STANFORD, Calif. – The day David Shaw became Stanford’s head coach almost two years ago, he said he never wanted to interview for another football job again.
He walked out of his first news conference and up to his new office, where he spent about 90 minutes reflecting with his father, Willie Shaw, who had lost out on the same position to Bill Walsh two decades prior.
“There was a tear or two shed in there,” Willie Shaw said.
At the rate his son is going, job security no longer seems to be an issue. Instead, Shaw will likely have suitors calling from all over soon – though he still insists he’s not going anywhere.
The former Cardinal wide receiver and assistant has not only kept his alma mater a national power, he has started to build his own legacy on The Farm. Shaw won the Pac-12 Conference Coach of the Year award for the second straight season Monday, becoming only the fifth coach in league history to take home the honor in consecutive years.
Shaw also has a chance to do something even his more prominent predecessor, Jim Harbaugh, never could: win the league title and secure a Rose Bowl berth when eighth-ranked Stanford (10-2, 8-1) hosts No. 17 UCLA (9-3, 6-3) in the league championship game Friday.
“Very seldom do you get to see somebody live their dream, whether they’re your son or not,” Willie Shaw said. “He’s living that dream.”
While Harbaugh turned Stanford into a surprising contender, Shaw’s steady hand has kept the program going strong since the San Francisco 49ers hired Harbaugh in January 2011.
Shaw led the Cardinal to an 11-1 record before a 41-38 overtime loss to Oklahoma State in last season’s Fiesta Bowl. This year has perhaps been even more impressive: Shaw helped Stanford overcome the departure of No. 1 overall draft pick Andrew Luck, seamlessly made a midseason quarterback change from Josh Nunes to redshirt freshman Kevin Hogan and overtook Oregon to win the league’s North Division crown.

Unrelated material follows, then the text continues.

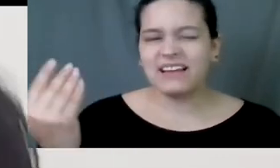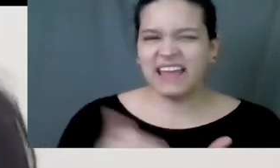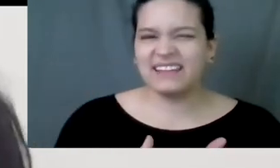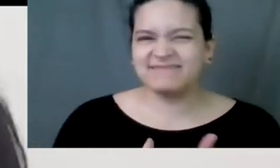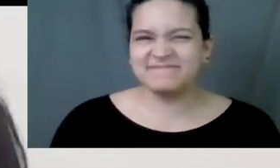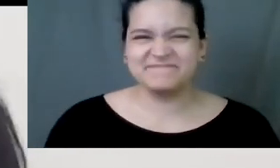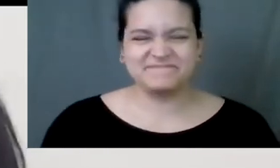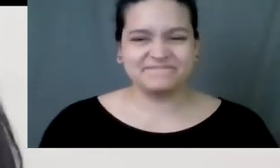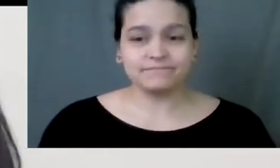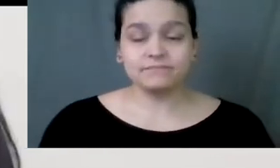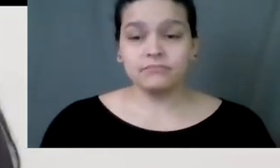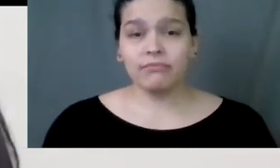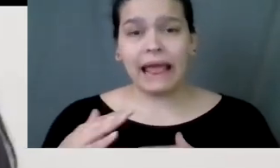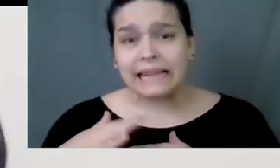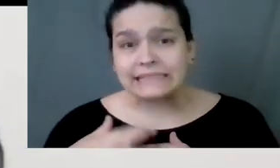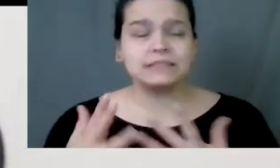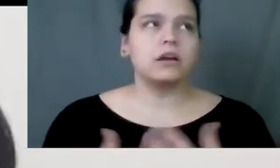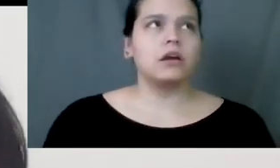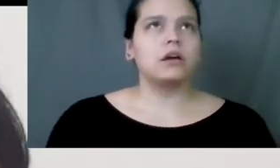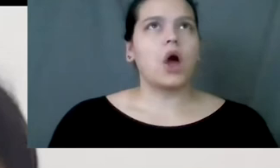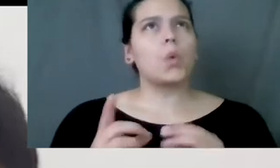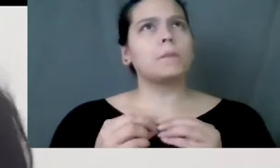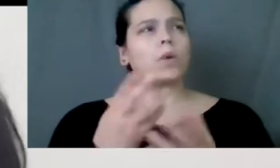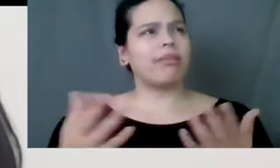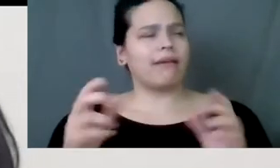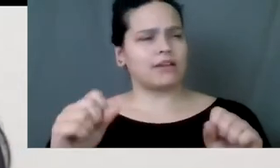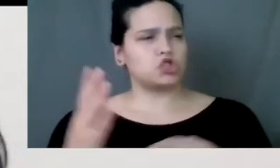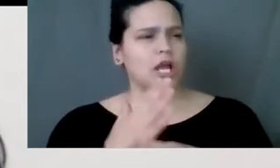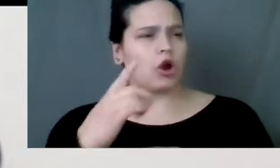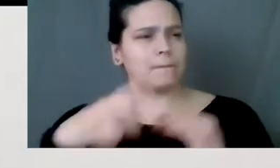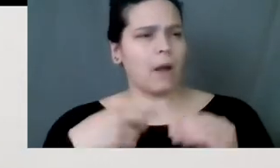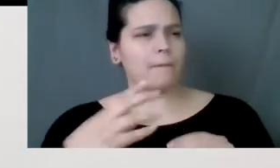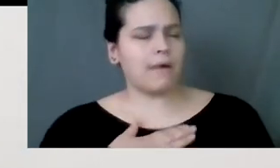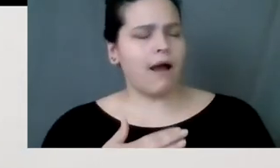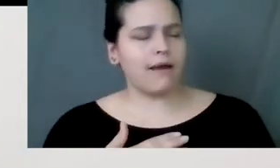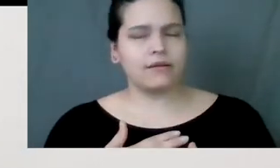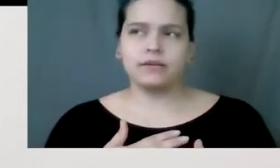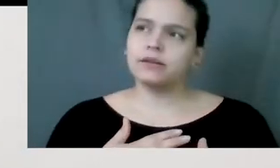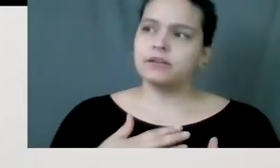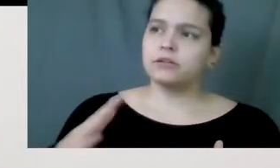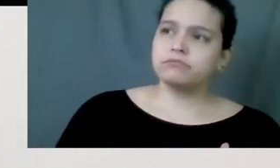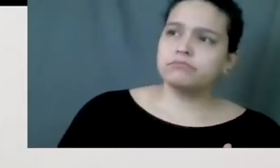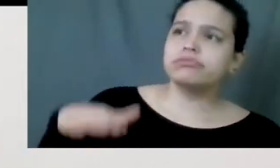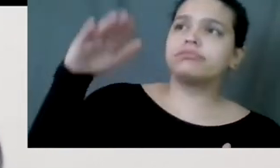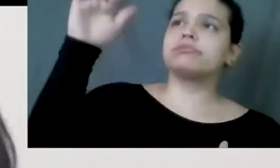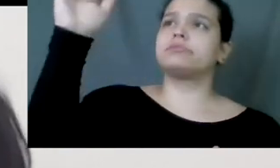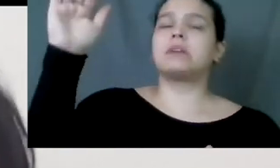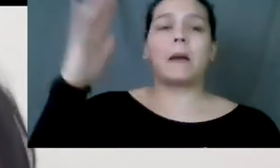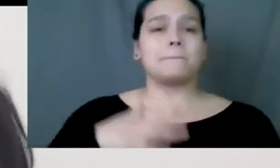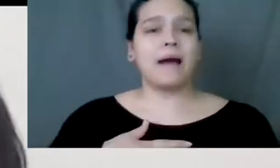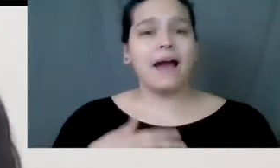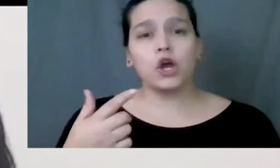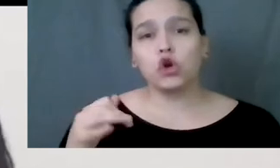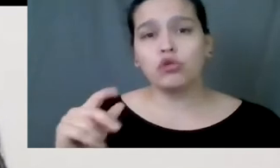least. And one other thing that I can share about it is that my great grandfather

Shaw’s coaching background has been well documented: he was an assistant in the NFL for Philadelphia, Oakland and Baltimore before joining Harbaugh as an assistant at the University of San Diego. He joined Harbaugh at Stanford in 2007 and coached receivers and running backs while also serving as offensive coordinator for four years.
Shaw often credits coaching mentors Jon Gruden, Brian Billick, Ray Rhodes, Dennis Green, Tyrone Willingham, Harbaugh and Walsh, among others. Nobody, though, has had a greater impact on his life and career than his father, a retired NFL and college assistant who had two stints as a Stanford position coach and was a finalist for the Cardinal head coaching job in 1992 before Walsh returned at the last minute.
Watching his son take hold of the Stanford program the last two years – and often helping out as a keen observer during practices – has only made it more special since that first conversation in the head coach’s office, when Willie Shaw remembers how the two talked about “his goals, his dreams, how he has become an extension of my dreams and taking it a step further.”
“At Stanford,” Willie Shaw said, “he’s at home.”
• Southern California wide receiver Marqise Lee was named the Pac-12’s Offensive Player of the Year and Arizona State defensive tackle Will Sutton the Defensive Player of the Year. Oregon quarterback Marcus Mariota took home Offensive Freshman of the Year honors and Trojans freshman defensive end Leonard Williams won on the defensive side.
Lee set conference records with 112 receptions for 1,680 yards to go with 14 touchdowns. Sutton led the Pac-12 with 1.82 tackles for loss per game and also registered 10 1/2 sacks.